A significant portion of clerical overhead is spent managing documents, including responding to medical records requests, triaging incoming documents, and completing medical and administrative forms.



  • Chart Extraction: A law firm requests medical records for a patient. Practice staff need to identify the patient and excise sensitive information from the medical records (e.g., mental health history). Then they need to mail or fax the records and generate an invoice.
  • Document Triage: During a 30 minute period, six specialist reports, two radiology reports, and twenty medication refill requests arrive via fax. Practice staff have to classify each document (CT scan or CT angiogram?), triage what’s time sensitive, and route each document to the correct patient’s chart, often by matching names and dates of birth. If a name or date of birth is inaccurate, they have to destroy the document, contact the sender, and request a new set of records to avoid a HIPAA violation. If the fax is illegible, they have to contact the sender to have the document re-sent.
  • Form Generation: A patient needs their PCP to complete a four-page FMLA form, a referral for FSA reimbursement, or a back to school form. Support staff take a pass at filling out the form, and pass it to the PCP to complete the clinical components.
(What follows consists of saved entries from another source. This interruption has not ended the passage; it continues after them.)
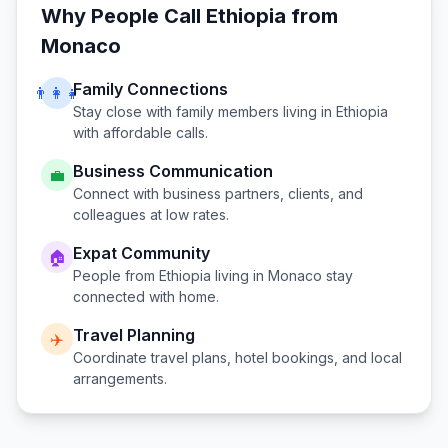
Why People Call
Ethiopia
from
Monaco
Family Connections
👨‍👩‍👧
Stay close with family members living in
Ethiopia
with affordable calls.
Business Communication
💼
Connect with business partners, clients, and
colleagues at low rates.
Expat Community
🏠
People from
Ethiopia
living in
Monaco
stay
connected with home.
Travel Planning
✈️
Coordinate travel plans, hotel bookings, and local
arrangements.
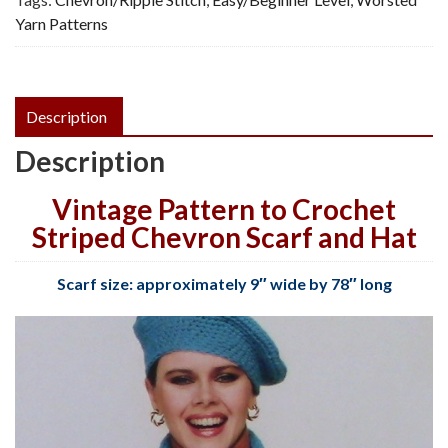
Yarn Patterns
Description
Description
Vintage Pattern to Crochet
Striped Chevron Scarf and Hat
Scarf size: approximately 9″ wide by 78″ long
In addition to lowering the cost of care, automating clerical aspects of physician practices would help reduce errors, speed up access to care, and shift our spending to higher-impact roles — reskilling medical billers as care navigators, home health aides, and health coaches. Moreover, there are countless clinically-focused AI opportunities, such as augmenting population health outreach, extracting relevant clinical data from medical records, and facilitating care coordination.


So, chatbots might be fun, but there’s probably a real business to be built automating the clerical operating system of the medical economy.